**Document segment**
>>>

Simulation drop-in-replacement implementation of HPU Hardware, supporting multi-node topologies and the network between them.
This simulator can be paired seamlessly with tfhe-hpu-backend compiled without any hardware support (i.e. without hpu-v80 features). Without hardware support, tfhe-hpu-backend calls to low-level FFI are replaced by IPC calls that this simulator intercepts and answers.
Previously, a single-node simulation kernel was embedded directly inside the tfhe-rs repository. Multi-HPU modeling required a shift to a more advanced simulation kernel — the simulator now lives in its own repository and is built on top of the ra2m framework, which provides a hierarchical, approximately-timed hardware modeling infrastructure with TLM-like communication.
Objectives of this simulator are as follows:
-
Transparent integration with user applications
The user changes nothing in application code. Generated traces match those obtained on real hardware (timestamps excepted).

<<<

(Collected data)
>>>

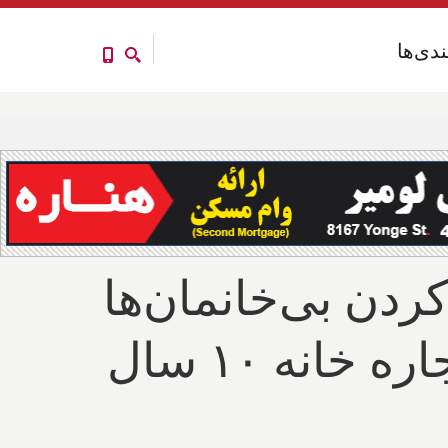
ندی‌ها
ندی‌ها
 بیرون کردن بی‌خانمان‌ها
از پارک خرج کرد، اما ۲ میلیون دلار برای اجاره خانه ۱۰ سال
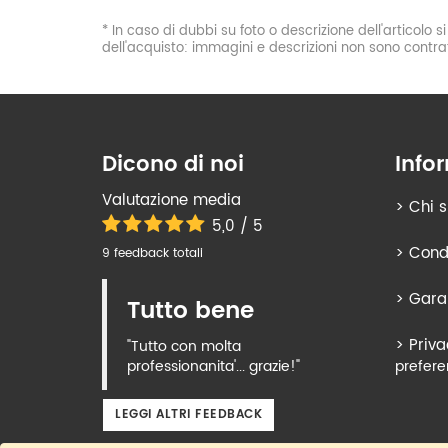
* In caso di dubbi su foto o descrizione dell'articolo 
dell'acquisto: immagini e descrizioni non sono contrat
Dicono di noi
Info
Valutazione media
>
Chi 
5,0 / 5
>
Condi
9 feedback totali
>
Gara
Tutto bene
>
Priva
"Tutto con molta
professionanita'... grazie!"
prefere
LEGGI ALTRI FEEDBACK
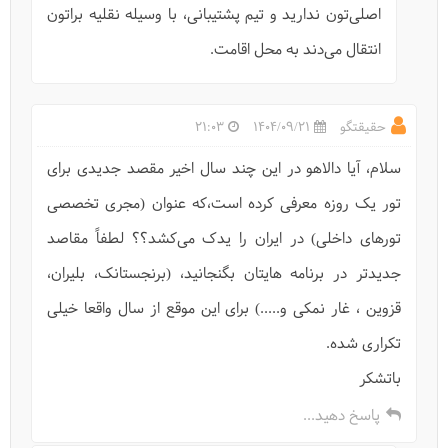
اصلی‌تون ندارید و تیم پشتیبانی، با وسیله نقلیه براتون
انتقال می‌دند به محل اقامت.
حقیقتگو
1404/09/21
21:03
سلام، آیا دالاهو در این چند سال اخیر مقصد جدیدی برای
تور یک روزه معرفی کرده است،که عنوان (مجری تخصصی
تورهای داخلی) در ایران را یدک می‌کشد؟؟ لطفاً مقاصد
جدیدتر در برنامه هایتان بگنجانید، (برنجستانک، بلیران،
قزوین ، غار نمکی و.....) برای این موقع از سال واقعا خیلی
تکراری شده.
باتشکر
پاسخ دهید...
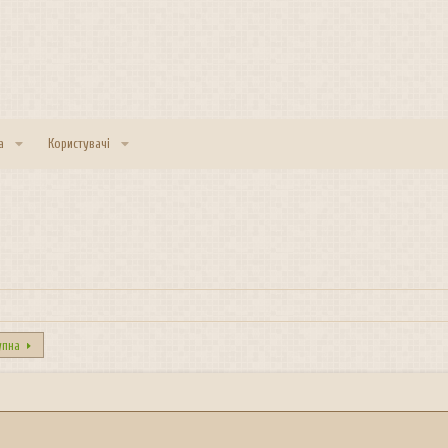
а
Користувачі
упна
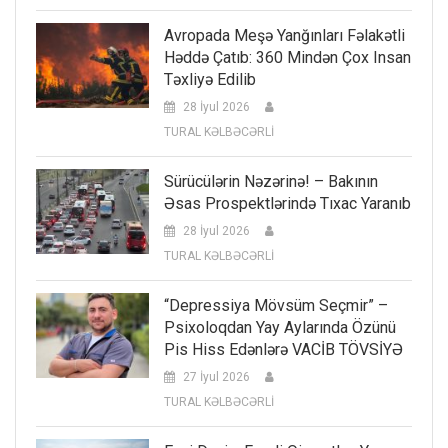
Avropada Meşə Yanğınları Fəlakətli
Həddə Çatıb: 360 Mindən Çox Insan
Təxliyə Edilib
28 İyul 2026
TURAL KƏLBƏCƏRLİ
Sürücülərin Nəzərinə! – Bakının
Əsas Prospektlərində Tıxac Yaranıb
28 İyul 2026
TURAL KƏLBƏCƏRLİ
“Depressiya Mövsüm Seçmir” –
Psixoloqdan Yay Aylarında Özünü
Pis Hiss Edənlərə VACİB TÖVSİYƏ
27 İyul 2026
TURAL KƏLBƏCƏRLİ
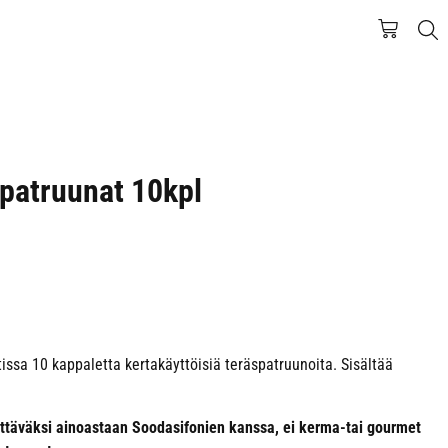
 patruunat 10kpl
issa 10 kappaletta kertakäyttöisiä teräspatruunoita. Sisältää
ettäväksi ainoastaan Soodasifonien kanssa, ei kerma-tai gourmet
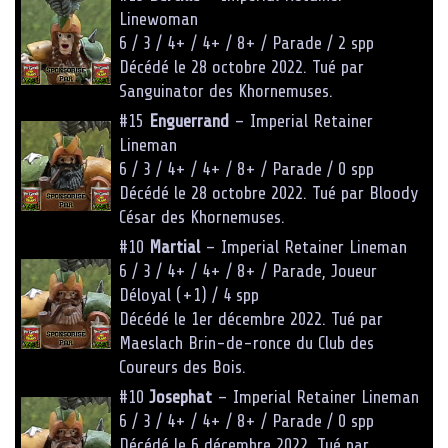
Linewoman
6 / 3 / 4+ / 4+ / 8+ / Parade / 2 spp
Décédé le 28 octobre 2022. Tué par
Sanguinator des Khornemuses.
#15
Enguerrand
– Imperial Retainer
Lineman
6 / 3 / 4+ / 4+ / 8+ / Parade / 0 spp
Décédé le 28 octobre 2022. Tué par Bloody
César des Khornemuses.
#10
Martial
– Imperial Retainer Lineman
6 / 3 / 4+ / 4+ / 8+ / Parade, Joueur
Déloyal (+1) / 4 spp
Décédé le 1er décembre 2022. Tué par
Maeslach Brin-de-ronce du Club des
Coureurs des Bois.
#10
Josephat
– Imperial Retainer Lineman
6 / 3 / 4+ / 4+ / 8+ / Parade / 0 spp
Décédé le 6 décembre 2022. Tué par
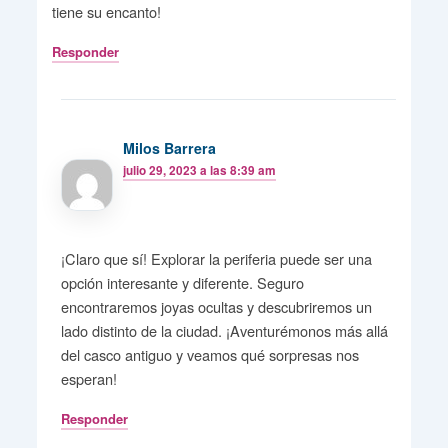
tiene su encanto!
Responder
Milos Barrera
julio 29, 2023 a las 8:39 am
¡Claro que sí! Explorar la periferia puede ser una
opción interesante y diferente. Seguro
encontraremos joyas ocultas y descubriremos un
lado distinto de la ciudad. ¡Aventurémonos más allá
del casco antiguo y veamos qué sorpresas nos
esperan!
Responder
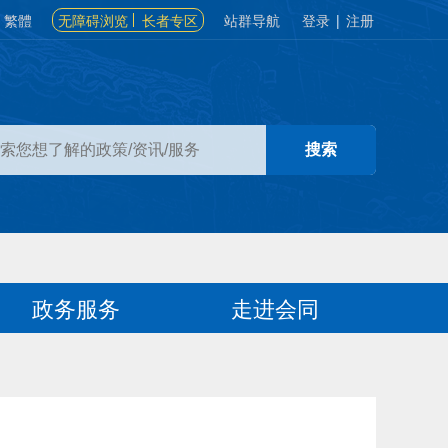
繁體
无障碍浏览
长者专区
站群导航
登录
|
注册
政务服务
走进会同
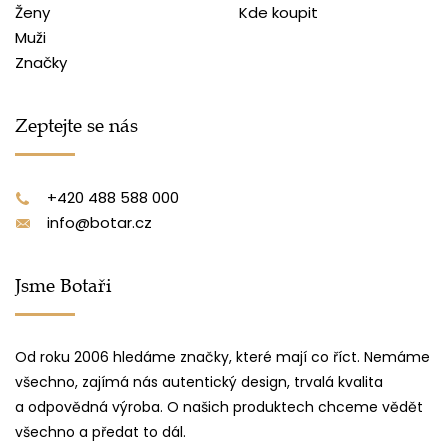
Ženy
Kde koupit
Muži
Značky
Zeptejte se nás
+420 488 588 000
info@botar.cz
Jsme Botaři
Od roku 2006 hledáme značky, které mají co říct. Nemáme
všechno, zajímá nás autentický design, trvalá kvalita
a odpovědná výroba. O našich produktech chceme vědět
všechno a předat to dál.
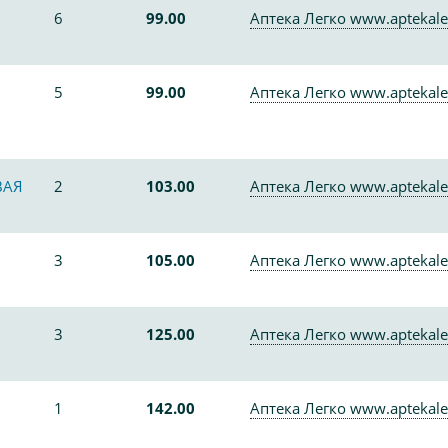
6
99.00
Аптека Легко www.aptekale
5
99.00
Аптека Легко www.aptekale
ВАЯ
2
103.00
Аптека Легко www.aptekale
3
105.00
Аптека Легко www.aptekale
3
125.00
Аптека Легко www.aptekale
1
142.00
Аптека Легко www.aptekale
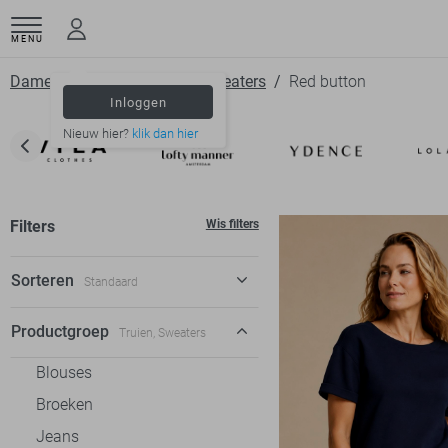
MENU
Dameskleding
Truien
Sweaters
Red button
Inloggen
Nieuw hier?
klik dan hier
Filters
Wis filters
Sorteren
Standaard
Standaard
Productgroep
Truien, Sweaters
€ laag-hoog
Blouses
€ hoog-laag
Broeken
Jeans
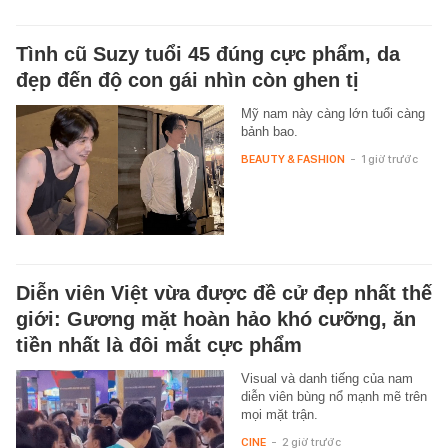
Tình cũ Suzy tuổi 45 đúng cực phẩm, da
đẹp đến độ con gái nhìn còn ghen tị
Mỹ nam này càng lớn tuổi càng
bảnh bao.
BEAUTY & FASHION
-
1 giờ trước
Diễn viên Việt vừa được đề cử đẹp nhất thế
giới: Gương mặt hoàn hảo khó cưỡng, ăn
tiền nhất là đôi mắt cực phẩm
Visual và danh tiếng của nam
diễn viên bùng nổ mạnh mẽ trên
mọi mặt trận.
CINE
-
2 giờ trước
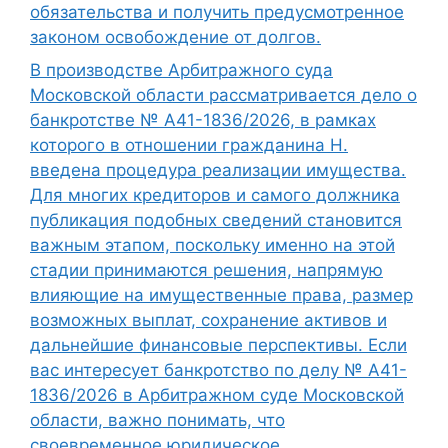
обязательства и получить предусмотренное
законом освобождение от долгов.
В производстве Арбитражного суда
Московской области рассматривается дело о
банкротстве № А41-1836/2026, в рамках
которого в отношении гражданина Н.
введена процедура реализации имущества.
Для многих кредиторов и самого должника
публикация подобных сведений становится
важным этапом, поскольку именно на этой
стадии принимаются решения, напрямую
влияющие на имущественные права, размер
возможных выплат, сохранение активов и
дальнейшие финансовые перспективы. Если
вас интересует банкротство по делу № А41-
1836/2026 в Арбитражном суде Московской
области, важно понимать, что
своевременное юридическое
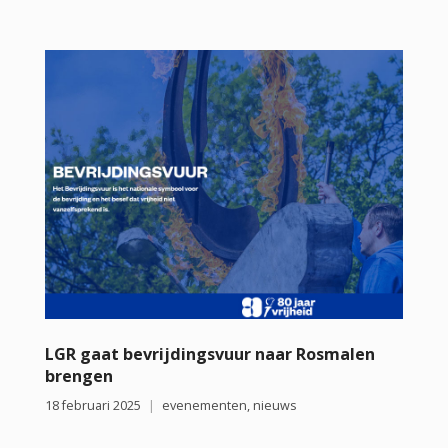
LGR gaat bevrijdingsvuur naar Rosmalen
brengen
18 februari 2025
evenementen
,
nieuws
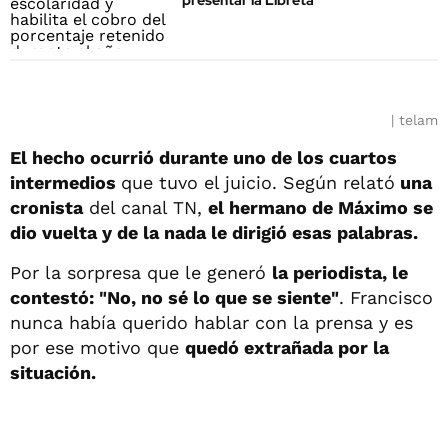
presentar la Libreta
telam
El hecho ocurrió durante uno de los cuartos
intermedios
que tuvo el juicio. Según relató
una
cronista
del canal TN,
el hermano de Máximo se
dio vuelta y de la nada le dirigió esas palabras.
Por la sorpresa que le generó
la periodista, le
contestó: "No, no sé lo que se siente"
. Francisco
nunca había querido hablar con la prensa y es
por ese motivo que
quedó extrañada por la
situación.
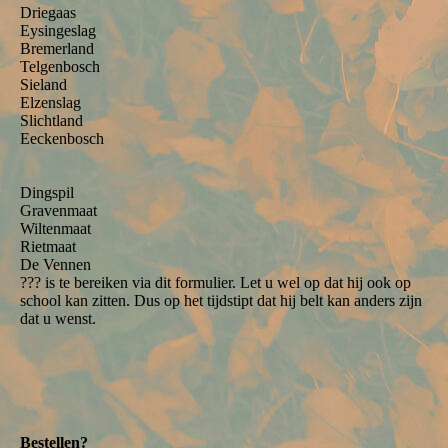
Driegaas
Eysingeslag
Bremerland
Telgenbosch
Sieland
Elzenslag
Slichtland
Eeckenbosch
Dingspil
Gravenmaat
Wiltenmaat
Rietmaat
De Vennen
??? is te bereiken via dit formulier. Let u wel op dat hij ook op
school kan zitten. Dus op het tijdstipt dat hij belt kan anders zijn
dat u wenst.
Bestellen?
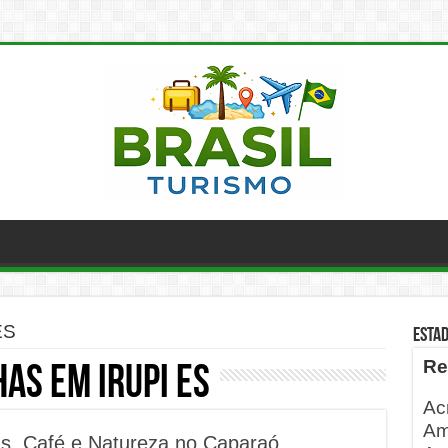
ES
ESTA
Re
has em Irupi ES
Ac
Am
as, Café e Natureza no Caparaó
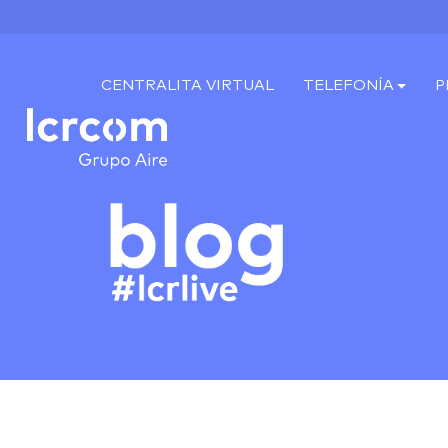
CENTRALITA VIRTUAL
TELEFONÍA
P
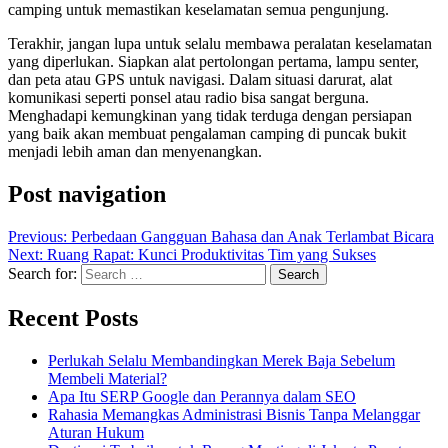
camping untuk memastikan keselamatan semua pengunjung.
Terakhir, jangan lupa untuk selalu membawa peralatan keselamatan
yang diperlukan. Siapkan alat pertolongan pertama, lampu senter,
dan peta atau GPS untuk navigasi. Dalam situasi darurat, alat
komunikasi seperti ponsel atau radio bisa sangat berguna.
Menghadapi kemungkinan yang tidak terduga dengan persiapan
yang baik akan membuat pengalaman camping di puncak bukit
menjadi lebih aman dan menyenangkan.
Post navigation
Previous:
Perbedaan Gangguan Bahasa dan Anak Terlambat Bicara
Next:
Ruang Rapat: Kunci Produktivitas Tim yang Sukses
Search for:
Recent Posts
Perlukah Selalu Membandingkan Merek Baja Sebelum
Membeli Material?
Apa Itu SERP Google dan Perannya dalam SEO
Rahasia Memangkas Administrasi Bisnis Tanpa Melanggar
Aturan Hukum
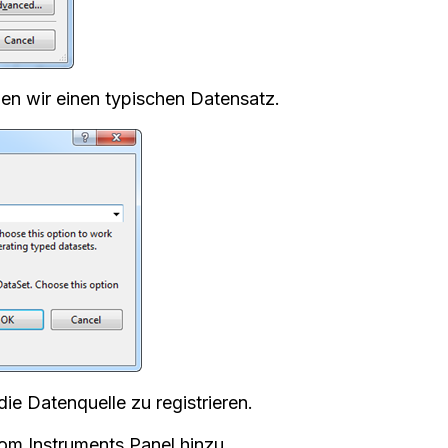
en wir einen typischen Datensatz.
die Datenquelle zu registrieren.
vom Instruments Panel hinzu.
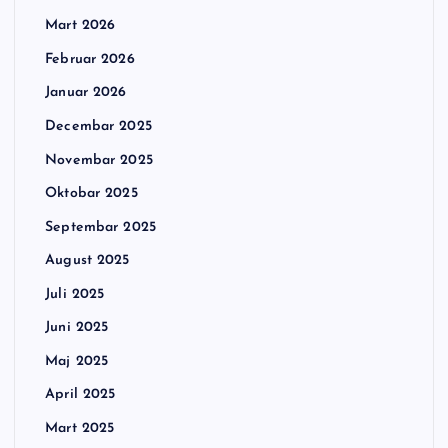
Mart 2026
Februar 2026
Januar 2026
Decembar 2025
Novembar 2025
Oktobar 2025
Septembar 2025
August 2025
Juli 2025
Juni 2025
Maj 2025
April 2025
Mart 2025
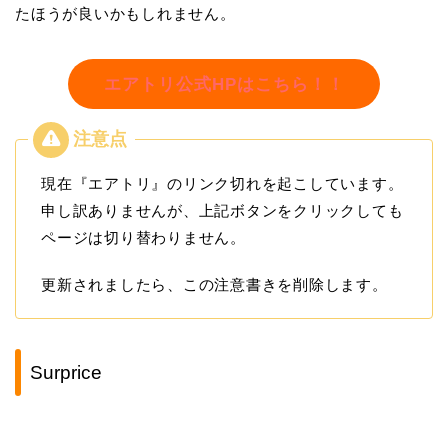
たほうが良いかもしれません。
エアトリ公式HPはこちら！！
現在『エアトリ』のリンク切れを起こしています。
申し訳ありませんが、上記ボタンをクリックしても
ページは切り替わりません。
更新されましたら、この注意書きを削除します。
Surprice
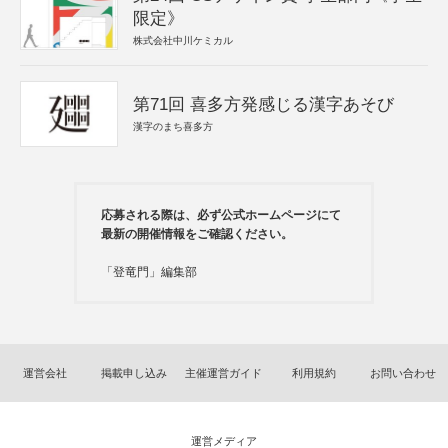
限定》
株式会社中川ケミカル
第71回 喜多方発感じる漢字あそび
漢字のまち喜多方
応募される際は、必ず公式ホームページにて
最新の開催情報をご確認ください。
「登竜門」編集部
運営会社
掲載申し込み
主催運営ガイド
利用規約
お問い合わせ
運営メディア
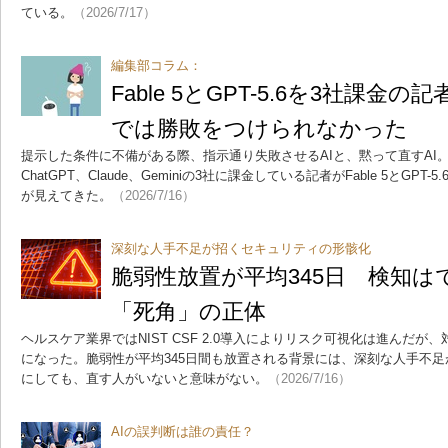
ている。
（2026/7/17）
編集部コラム：
Fable 5とGPT-5.6を3社課
では勝敗をつけられなかった
提示した条件に不備がある際、指示通り失敗させるAIと、黙って直すAI
ChatGPT、Claude、Geminiの3社に課金している記者がFable 5とGP
が見えてきた。
（2026/7/16）
深刻な人手不足が招くセキュリティの形骸化
脆弱性放置が平均345日 検知
「死角」の正体
ヘルスケア業界ではNIST CSF 2.0導入によりリスク可視化は進んだ
になった。脆弱性が平均345日間も放置される背景には、深刻な人手不
にしても、直す人がいないと意味がない。
（2026/7/16）
AIの誤判断は誰の責任？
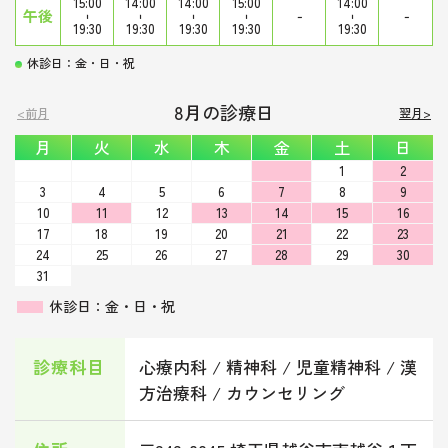
15:00
14:00
14:00
15:00
14:00
午後
-
-
-
-
-
-
-
19:30
19:30
19:30
19:30
19:30
休診日：金・日・祝
8月の診療日
<前月
翌月>
月
火
水
木
金
土
日
1
2
3
4
5
6
7
8
9
10
11
12
13
14
15
16
17
18
19
20
21
22
23
24
25
26
27
28
29
30
31
休診日：金・日・祝
診療科目
心療内科 / 精神科 / 児童精神科 / 漢
方治療科 / カウンセリング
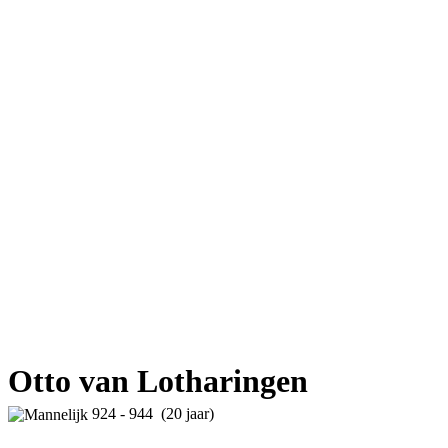
Otto van Lotharingen
924 - 944 (20 jaar)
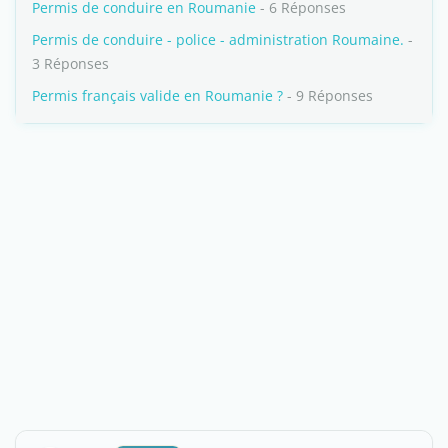
Permis de conduire en Roumanie
- 6 Réponses
Permis de conduire - police - administration Roumaine.
-
3 Réponses
Permis français valide en Roumanie ?
- 9 Réponses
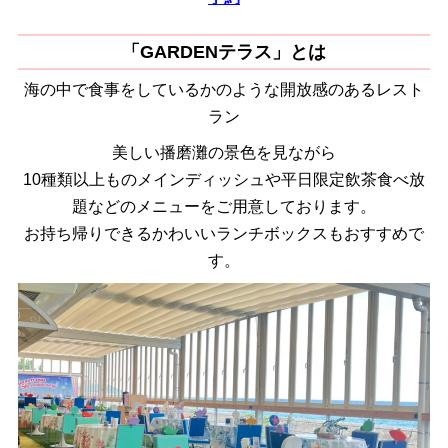
「GARDENテラス」とは
海の中で食事をしているかのような開放感のあるレスト
ラン
美しい播磨灘の景色を見ながら
10種類以上ものメインディッシュや平日限定飲茶食べ放
題などのメニューをご用意しております。
お持ち帰りできるかわいいランチボックスもおすすめで
す。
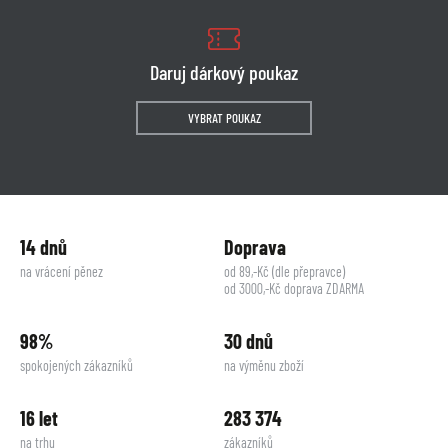
Daruj dárkový poukaz
VYBRAT POUKAZ
14 dnů
Doprava
na vrácení pěnez
od 89,-Kč (dle přepravce)
od 3000,-Kč doprava ZDARMA
98%
30 dnů
spokojených zákazníků
na výměnu zboží
16 let
283 374
na trhu
zákazníků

<<<

**Explore the material**
a. In the listing, rewrite the part that opens with the line containing "Tình cũ Suzy tuổi 45 đúng cực phẩm, da" and closes with the line containing "as, Café e Natureza no Caparaó", putting "Eindhoven" in place of "Rosmalen" and keeping everything else the same. Omit the pictures from your answer.
b. Extend the description of the HPU hardware simulator, picking up right after its final sentence.

**Responses to the exercise**
a.
Tình cũ Suzy tuổi 45 đúng cực phẩm, da
đẹp đến độ con gái nhìn còn ghen tị
Mỹ nam này càng lớn tuổi càng
bảnh bao.
BEAUTY & FASHION
-
1 giờ trước
Diễn viên Việt vừa được đề cử đẹp nhất thế
giới: Gương mặt hoàn hảo khó cưỡng, ăn
tiền nhất là đôi mắt cực phẩm
Visual và danh tiếng của nam
diễn viên bùng nổ mạnh mẽ trên
mọi mặt trận.
CINE
-
2 giờ trước
обязательства и получить предусмотренное
законом освобождение от долгов.
В производстве Арбитражного суда
Московской области рассматривается дело о
банкротстве № А41-1836/2026, в рамках
которого в отношении гражданина Н.
введена процедура реализации имущества.
Для многих кредиторов и самого должника
публикация подобных сведений становится
важным этапом, поскольку именно на этой
стадии принимаются решения, напрямую
влияющие на имущественные права, размер
возможных выплат, сохранение активов и
дальнейшие финансовые перспективы. Если
вас интересует банкротство по делу № А41-
1836/2026 в Арбитражном суде Московской
области, важно понимать, что
своевременное юридическое
LGR gaat bevrijdingsvuur naar Eindhoven
brengen
18 februari 2025
evenementen
,
nieuws
presentar la Libreta
telam
El hecho ocurrió durante uno de los cuartos
intermedios
que tuvo el juicio. Según relató
una
cronista
del canal TN,
el hermano de Máximo se
dio vuelta y de la nada le dirigió esas palabras.
Por la sorpresa que le generó
la periodista, le
contestó: "No, no sé lo que se siente"
. Francisco
nunca había querido hablar con la prensa y es
por ese motivo que
quedó extrañada por la
situación.
Driegaas
Eysingeslag
Bremerland
Telgenbosch
Sieland
Elzenslag
Slichtland
Eeckenbosch
Dingspil
Gravenmaat
Wiltenmaat
Rietmaat
De Vennen
??? is te bereiken via dit formulier. Let u wel op dat hij ook op
school kan zitten. Dus op het tijdstipt dat hij belt kan anders zijn
dat u wenst.
Bestellen?
ES
ESTA
Re
has em Irupi ES
Ac
Am
as, Café e Natureza no Caparaó

b.
-
Stimulus generation
Results are bit-accurate, enabling generation of golden stimuli for RTL simulation. RTL parameters are fully configurable at runtime.
-
Firmware development
Accurate performance estimation and tracing capabilities assist development and optimization of HPU firmware.
-
Multi-HPU exploration
The network between HPU nodes is modeled, enabling exploration of multi-node topologies and inter-HPU communication patterns.
Without hardware support tfhe-hpu-backend falls back to the ffi-sim interface. This interface binds to an IPC channel and forwards FFI calls over IPC using a simple Cmd/Payload message and Request/Ack protocol. The simulator binds to those IPC endpoints and answers requests as real hardware would.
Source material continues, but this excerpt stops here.